ABJ, June 2022, Page 651


----------



## Lee Bussy (May 28, 2021)

I knew I saw that somewhere, thank you!


----------



## Amibusiness (Oct 3, 2016)

I usually work naked. It makes it much more exciting. 
I did see a video years ago of someone working bees naked. He was wearing a veil and said "always wear proper PPE, it would be very inconvenient to get stung in he eye."
Jk. But I do work in shirt sleeves, no gloves, no veil. When it is hot that is more comfortable. But veil is in the truck for when needed. I don't recall working without a shirt yet....


----------



## ursa_minor (Feb 13, 2020)

Amibusiness said:


> When it is hot that is more comfortable. But veil is in the truck for when needed.


Isn't having a veil in the truck kinda like having a lifejacket under the seat?  But I get that it is hotter in some places than others and those beekeeping suits are not made well for those areas.

My first sting came yesterday putsing around the hives setting up a new one. All was fine and dandy until I started ripping off tuck tape.

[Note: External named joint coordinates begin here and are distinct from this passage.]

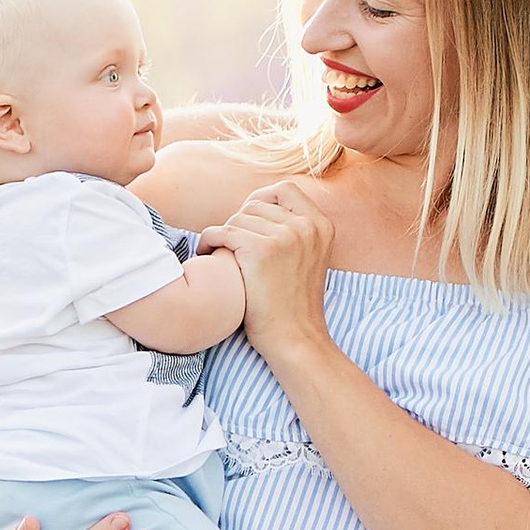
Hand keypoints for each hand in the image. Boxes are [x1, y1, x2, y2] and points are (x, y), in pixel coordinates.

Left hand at [200, 178, 336, 366]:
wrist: (294, 339)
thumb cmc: (293, 304)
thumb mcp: (307, 258)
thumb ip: (293, 230)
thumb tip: (257, 204)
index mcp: (322, 225)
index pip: (285, 189)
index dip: (261, 199)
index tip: (248, 220)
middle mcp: (307, 226)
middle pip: (256, 203)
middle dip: (238, 222)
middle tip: (229, 245)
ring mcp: (286, 236)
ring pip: (237, 217)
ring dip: (222, 234)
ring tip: (218, 253)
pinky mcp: (262, 250)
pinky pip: (223, 231)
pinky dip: (208, 240)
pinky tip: (206, 254)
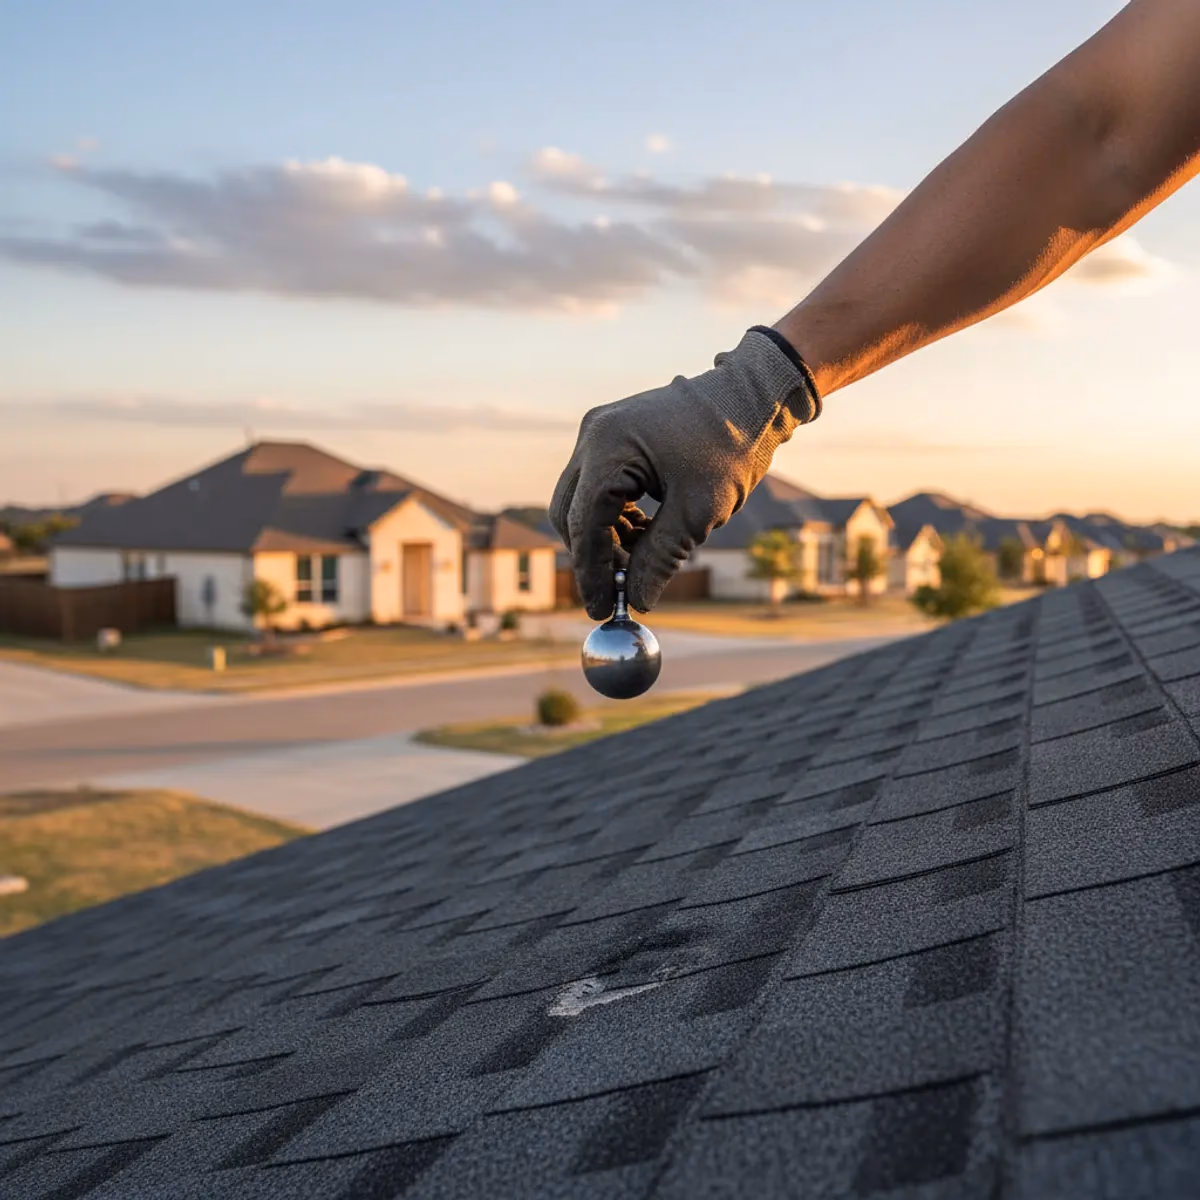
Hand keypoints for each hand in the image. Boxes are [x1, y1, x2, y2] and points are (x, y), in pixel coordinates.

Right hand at [550, 326, 820, 618]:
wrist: (754, 395)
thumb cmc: (730, 447)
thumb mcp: (697, 512)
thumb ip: (660, 559)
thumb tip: (636, 603)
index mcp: (608, 449)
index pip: (584, 523)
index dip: (591, 573)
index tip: (601, 609)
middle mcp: (593, 436)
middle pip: (571, 513)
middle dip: (594, 557)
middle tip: (618, 594)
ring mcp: (600, 433)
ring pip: (582, 502)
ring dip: (606, 539)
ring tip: (641, 564)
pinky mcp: (613, 437)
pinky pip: (599, 487)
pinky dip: (615, 517)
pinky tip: (644, 535)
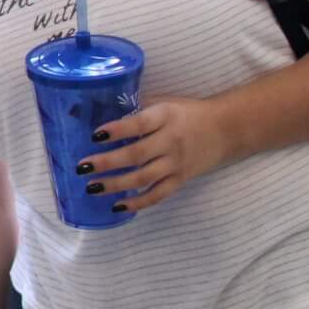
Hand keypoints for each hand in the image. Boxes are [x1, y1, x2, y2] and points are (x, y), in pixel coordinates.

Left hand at [81, 96, 229, 212]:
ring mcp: (177, 163)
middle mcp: (171, 141)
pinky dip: (139, 202)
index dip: (117, 130)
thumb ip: (137, 109)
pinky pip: (159, 194)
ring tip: (92, 187)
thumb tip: (99, 113)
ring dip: (116, 185)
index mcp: (165, 116)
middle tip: (82, 168)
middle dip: (107, 163)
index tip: (94, 136)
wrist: (226, 129)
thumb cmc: (186, 112)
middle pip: (137, 154)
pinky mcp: (181, 179)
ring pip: (144, 177)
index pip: (139, 125)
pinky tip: (117, 206)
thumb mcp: (163, 102)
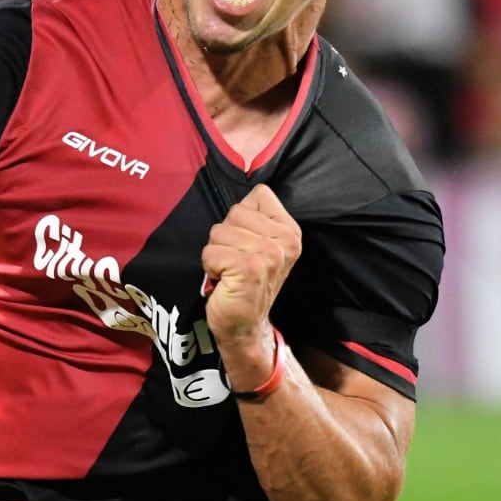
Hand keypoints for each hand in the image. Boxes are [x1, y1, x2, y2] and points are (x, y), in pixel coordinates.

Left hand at [202, 184, 300, 372]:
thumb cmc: (244, 281)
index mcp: (291, 230)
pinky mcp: (249, 269)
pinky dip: (210, 267)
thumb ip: (255, 216)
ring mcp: (270, 255)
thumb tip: (242, 175)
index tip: (247, 243)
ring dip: (216, 253)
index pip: (257, 194)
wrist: (244, 325)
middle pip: (234, 212)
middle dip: (225, 237)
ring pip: (219, 232)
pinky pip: (212, 252)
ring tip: (229, 272)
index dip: (241, 217)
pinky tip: (223, 281)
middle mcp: (286, 241)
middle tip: (235, 262)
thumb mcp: (259, 244)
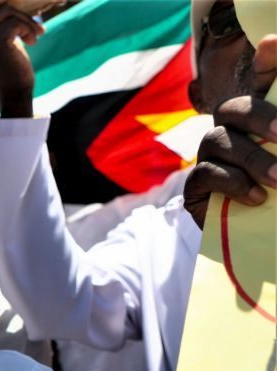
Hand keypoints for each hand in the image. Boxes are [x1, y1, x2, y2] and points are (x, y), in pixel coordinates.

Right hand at [0, 0, 41, 117]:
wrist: (13, 96)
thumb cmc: (9, 71)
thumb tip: (8, 1)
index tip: (13, 9)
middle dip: (10, 4)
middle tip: (27, 14)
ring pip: (7, 10)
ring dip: (26, 20)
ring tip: (35, 35)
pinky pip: (16, 22)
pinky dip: (29, 29)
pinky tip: (33, 41)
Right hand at [184, 35, 276, 227]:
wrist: (247, 235)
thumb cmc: (272, 192)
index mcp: (255, 120)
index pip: (259, 82)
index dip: (267, 62)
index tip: (273, 43)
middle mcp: (229, 130)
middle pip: (234, 107)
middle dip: (260, 117)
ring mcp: (208, 155)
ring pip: (220, 140)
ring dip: (254, 159)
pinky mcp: (194, 184)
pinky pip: (206, 173)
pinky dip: (233, 183)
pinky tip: (256, 197)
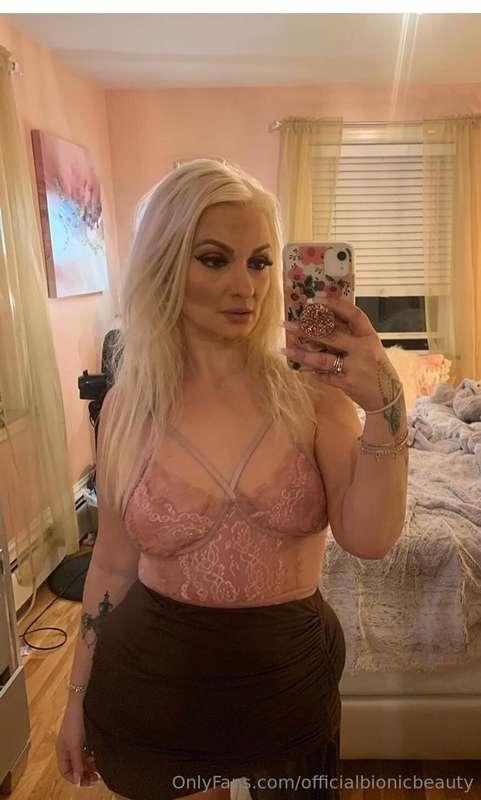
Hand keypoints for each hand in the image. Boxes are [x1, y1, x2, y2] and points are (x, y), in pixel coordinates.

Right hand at [56, 702, 99, 787]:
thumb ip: (76, 762)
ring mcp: (76, 742)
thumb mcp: (75, 745)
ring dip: (89, 765)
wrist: (81, 701)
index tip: (87, 782)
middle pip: (74, 766)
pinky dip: (92, 756)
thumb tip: (76, 782)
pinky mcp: (84, 736)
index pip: (65, 771)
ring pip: (82, 759)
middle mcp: (68, 748)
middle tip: (97, 777)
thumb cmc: (75, 723)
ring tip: (99, 769)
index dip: (74, 778)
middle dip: (84, 773)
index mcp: (62, 751)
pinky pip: (87, 751)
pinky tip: (99, 757)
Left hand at [280, 296, 403, 412]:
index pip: (353, 314)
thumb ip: (351, 334)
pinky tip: (304, 368)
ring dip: (302, 353)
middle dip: (306, 329)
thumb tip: (322, 319)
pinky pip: (325, 376)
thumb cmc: (375, 367)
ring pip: (322, 358)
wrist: (388, 396)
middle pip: (330, 335)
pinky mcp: (348, 384)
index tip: (314, 300)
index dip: (334, 305)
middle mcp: (363, 350)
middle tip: (286, 324)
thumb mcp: (369, 346)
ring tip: (285, 349)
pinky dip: (314, 372)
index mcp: (369, 336)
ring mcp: (355, 367)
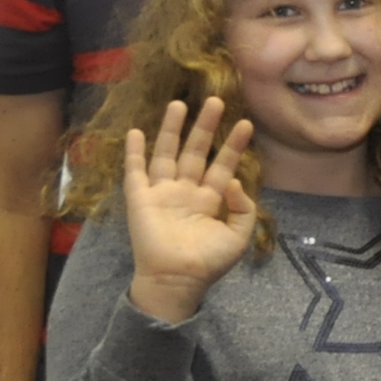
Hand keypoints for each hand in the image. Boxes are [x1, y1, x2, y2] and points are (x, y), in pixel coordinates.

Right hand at [121, 98, 257, 322]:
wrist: (177, 280)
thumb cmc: (208, 262)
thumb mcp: (238, 236)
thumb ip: (243, 208)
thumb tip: (234, 181)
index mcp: (210, 200)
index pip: (224, 165)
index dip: (233, 145)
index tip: (246, 123)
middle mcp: (186, 191)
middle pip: (196, 151)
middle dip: (205, 127)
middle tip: (215, 100)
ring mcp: (162, 193)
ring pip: (167, 154)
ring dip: (171, 129)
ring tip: (179, 104)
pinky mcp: (140, 199)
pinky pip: (136, 171)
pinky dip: (135, 152)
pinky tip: (137, 132)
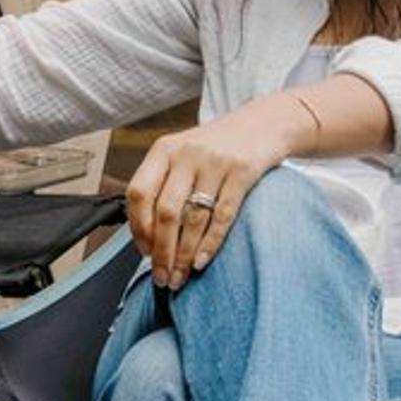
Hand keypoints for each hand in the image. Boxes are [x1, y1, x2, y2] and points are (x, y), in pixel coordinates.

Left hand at [124, 96, 312, 291]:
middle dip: (161, 251)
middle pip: (165, 211)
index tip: (143, 252)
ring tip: (180, 277)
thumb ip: (163, 182)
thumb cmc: (216, 146)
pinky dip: (210, 243)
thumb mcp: (183, 153)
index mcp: (163, 150)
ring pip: (192, 218)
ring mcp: (215, 163)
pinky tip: (201, 262)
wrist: (262, 123)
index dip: (137, 227)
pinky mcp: (242, 172)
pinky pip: (222, 216)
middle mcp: (186, 154)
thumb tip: (146, 235)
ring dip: (184, 254)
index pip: (138, 193)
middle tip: (162, 276)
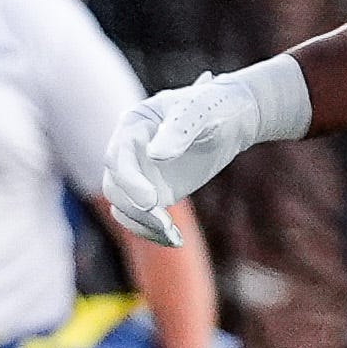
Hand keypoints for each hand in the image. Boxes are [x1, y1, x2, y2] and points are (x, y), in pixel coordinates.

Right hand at [102, 66, 285, 244]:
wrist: (232, 118)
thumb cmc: (214, 107)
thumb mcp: (199, 112)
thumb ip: (178, 131)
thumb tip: (154, 156)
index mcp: (133, 124)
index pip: (118, 158)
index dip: (130, 181)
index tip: (151, 201)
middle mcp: (129, 151)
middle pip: (114, 187)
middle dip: (135, 208)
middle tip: (165, 223)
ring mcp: (139, 173)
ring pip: (124, 207)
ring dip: (144, 225)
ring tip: (173, 236)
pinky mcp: (153, 192)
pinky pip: (141, 219)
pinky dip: (154, 233)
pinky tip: (176, 240)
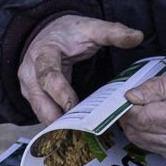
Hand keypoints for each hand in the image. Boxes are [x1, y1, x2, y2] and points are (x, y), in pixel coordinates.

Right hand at [18, 14, 143, 123]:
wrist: (50, 32)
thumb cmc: (69, 32)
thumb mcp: (91, 28)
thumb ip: (113, 32)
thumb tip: (136, 36)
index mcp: (43, 52)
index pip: (47, 74)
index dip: (60, 92)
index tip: (74, 106)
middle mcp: (30, 71)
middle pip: (38, 98)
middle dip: (55, 117)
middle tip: (75, 132)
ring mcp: (29, 86)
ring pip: (38, 110)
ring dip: (55, 125)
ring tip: (75, 137)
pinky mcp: (33, 96)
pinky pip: (42, 113)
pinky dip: (56, 124)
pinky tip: (71, 134)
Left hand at [120, 60, 165, 160]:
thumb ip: (156, 86)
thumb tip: (131, 96)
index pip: (139, 117)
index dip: (126, 106)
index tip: (123, 94)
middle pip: (136, 130)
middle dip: (127, 114)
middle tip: (130, 98)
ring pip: (138, 140)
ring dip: (132, 123)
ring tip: (139, 106)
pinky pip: (147, 145)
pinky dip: (141, 132)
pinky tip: (147, 118)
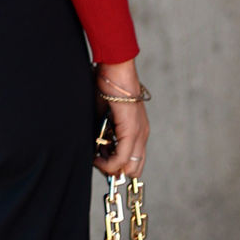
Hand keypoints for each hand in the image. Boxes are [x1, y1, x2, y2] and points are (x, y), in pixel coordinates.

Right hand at [92, 60, 148, 179]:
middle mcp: (142, 134)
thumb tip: (97, 149)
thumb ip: (104, 133)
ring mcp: (139, 133)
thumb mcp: (105, 115)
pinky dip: (108, 161)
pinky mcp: (132, 131)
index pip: (133, 160)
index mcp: (138, 130)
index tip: (99, 160)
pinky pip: (122, 157)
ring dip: (111, 166)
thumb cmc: (108, 86)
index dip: (115, 165)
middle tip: (98, 160)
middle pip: (133, 169)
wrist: (115, 70)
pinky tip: (97, 155)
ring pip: (130, 167)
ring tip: (97, 155)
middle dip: (114, 170)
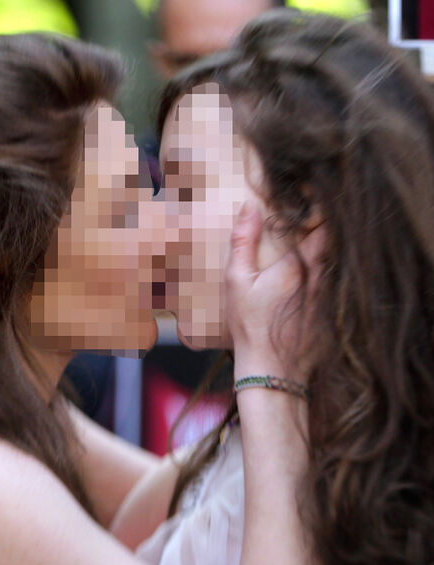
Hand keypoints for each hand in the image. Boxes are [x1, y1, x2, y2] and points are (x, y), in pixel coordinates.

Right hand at [225, 202, 324, 381]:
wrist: (271, 369)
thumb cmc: (250, 326)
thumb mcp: (236, 281)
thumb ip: (243, 242)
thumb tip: (249, 207)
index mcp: (298, 266)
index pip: (320, 225)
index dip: (318, 205)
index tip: (309, 191)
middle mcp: (319, 278)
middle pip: (330, 240)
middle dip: (320, 223)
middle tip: (305, 211)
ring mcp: (327, 295)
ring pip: (332, 260)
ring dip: (322, 246)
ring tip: (305, 238)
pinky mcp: (328, 310)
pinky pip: (330, 280)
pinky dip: (322, 268)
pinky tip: (305, 273)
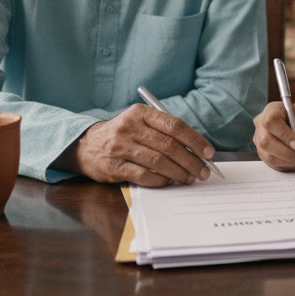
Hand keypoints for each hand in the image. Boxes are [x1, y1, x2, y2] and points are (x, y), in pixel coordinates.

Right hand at [65, 104, 213, 185]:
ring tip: (190, 178)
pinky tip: (169, 182)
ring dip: (179, 173)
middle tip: (203, 171)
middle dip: (191, 161)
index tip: (208, 152)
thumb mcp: (139, 124)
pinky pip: (144, 175)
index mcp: (140, 113)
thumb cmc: (122, 135)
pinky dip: (160, 180)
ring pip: (158, 161)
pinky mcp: (114, 166)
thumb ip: (164, 132)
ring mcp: (120, 147)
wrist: (85, 146)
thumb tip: (196, 151)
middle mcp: (129, 127)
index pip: (174, 125)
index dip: (195, 140)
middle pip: (169, 145)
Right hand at [254, 101, 294, 170]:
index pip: (271, 122)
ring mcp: (260, 140)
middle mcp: (261, 124)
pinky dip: (288, 165)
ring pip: (268, 155)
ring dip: (289, 161)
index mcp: (272, 110)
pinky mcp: (263, 153)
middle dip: (287, 153)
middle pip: (265, 141)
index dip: (283, 135)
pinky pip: (272, 163)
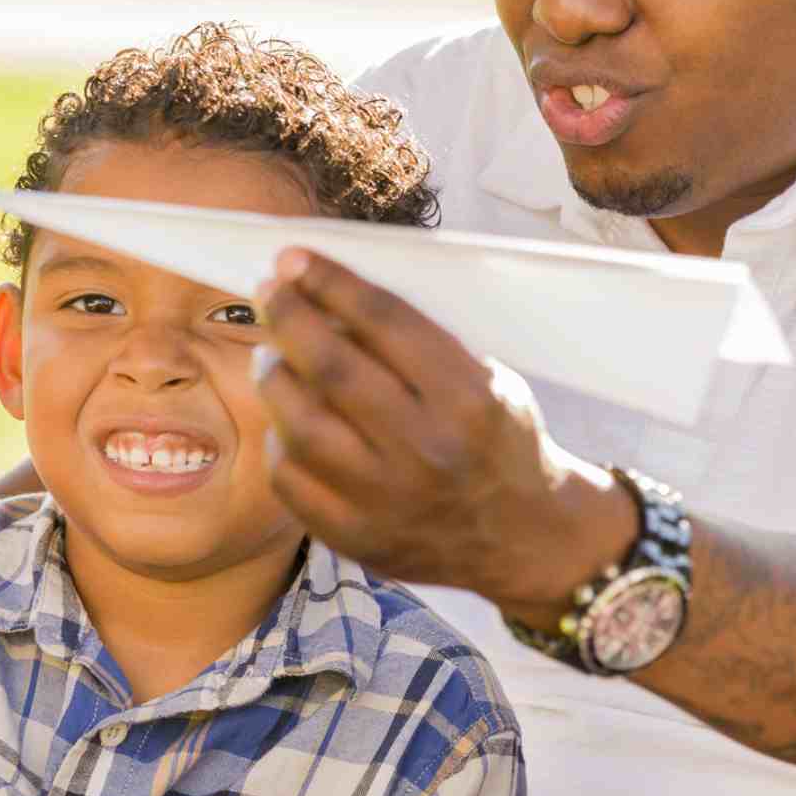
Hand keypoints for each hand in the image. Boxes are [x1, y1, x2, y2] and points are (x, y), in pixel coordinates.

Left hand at [253, 249, 634, 621]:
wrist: (524, 537)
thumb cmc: (498, 442)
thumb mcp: (485, 380)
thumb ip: (417, 344)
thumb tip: (330, 298)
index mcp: (467, 399)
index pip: (384, 322)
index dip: (331, 283)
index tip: (295, 259)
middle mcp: (426, 449)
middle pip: (331, 368)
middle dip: (289, 318)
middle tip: (270, 292)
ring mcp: (387, 499)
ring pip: (298, 424)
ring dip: (273, 377)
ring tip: (271, 354)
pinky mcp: (356, 536)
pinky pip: (290, 478)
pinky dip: (279, 440)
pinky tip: (285, 419)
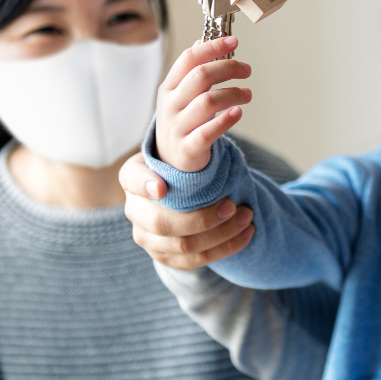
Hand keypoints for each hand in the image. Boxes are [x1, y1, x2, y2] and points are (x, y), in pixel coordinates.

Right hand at [120, 153, 254, 269]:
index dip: (144, 185)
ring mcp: (148, 238)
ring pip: (184, 246)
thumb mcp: (174, 153)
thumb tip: (209, 118)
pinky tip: (248, 234)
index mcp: (133, 178)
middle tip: (233, 205)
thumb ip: (184, 144)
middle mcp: (135, 211)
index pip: (133, 179)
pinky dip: (227, 248)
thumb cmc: (179, 169)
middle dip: (202, 218)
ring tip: (248, 216)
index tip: (162, 187)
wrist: (175, 200)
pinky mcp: (166, 258)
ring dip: (222, 233)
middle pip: (163, 223)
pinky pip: (197, 261)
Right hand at [156, 36, 250, 172]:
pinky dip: (226, 120)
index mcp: (169, 87)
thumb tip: (201, 41)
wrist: (170, 160)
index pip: (189, 59)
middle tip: (247, 69)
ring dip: (234, 93)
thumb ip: (191, 70)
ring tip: (248, 94)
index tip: (233, 41)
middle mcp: (171, 105)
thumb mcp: (180, 95)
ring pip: (208, 102)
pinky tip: (238, 112)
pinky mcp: (188, 148)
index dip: (212, 47)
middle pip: (201, 76)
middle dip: (228, 67)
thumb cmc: (182, 121)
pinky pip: (208, 131)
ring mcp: (178, 127)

It makes a loud ripping sound and when I did it the first time I mused on how it might strike a bees senses, well I found out, the second riiiiiiiiiip and the guards were out letting me know that I needed to move on or put on PPE.


----------



## joebeewhisperer (May 13, 2020)

d3veg said:


>


Nah, since I got old and fat I’ve developed modesty. 😂

I do however work in short sleeves 95% of the time.


----------



## Amibusiness (Oct 3, 2016)

Well sometimes you get stung before putting veil on. However, often you can tell by the hive's intensity if you need a veil before you open them.....


----------



## Amibusiness (Oct 3, 2016)

Yes little bear, it is exactly like having a life vest under the seat. When I am on flat water it is more comfortable under the seat. If I know I am on a river and there may be rapids I will put it on. And a helmet too. And sometimes the lake turns into rapids very... ummm... rapidly!


----------



## ursa_minor (Feb 13, 2020)

Off topic, but I grew up at a lake. I remember sitting on the dock watching boats take the corner leading from one lake to the next. A boat sped too fast and I watched as a small child was flung out the side of the boat arms and legs flailing. Luckily she had a life jacket on and all was OK. Except maybe for the PTSD and an avoidance of watercraft.


----------



## Amibusiness (Oct 3, 2016)

True. My go to water craft is a canoe. And anyone small or inexperienced would be well advised to start with a life vest or veil, depending on hobby, until enough experience is gained to judge for yourself....


----------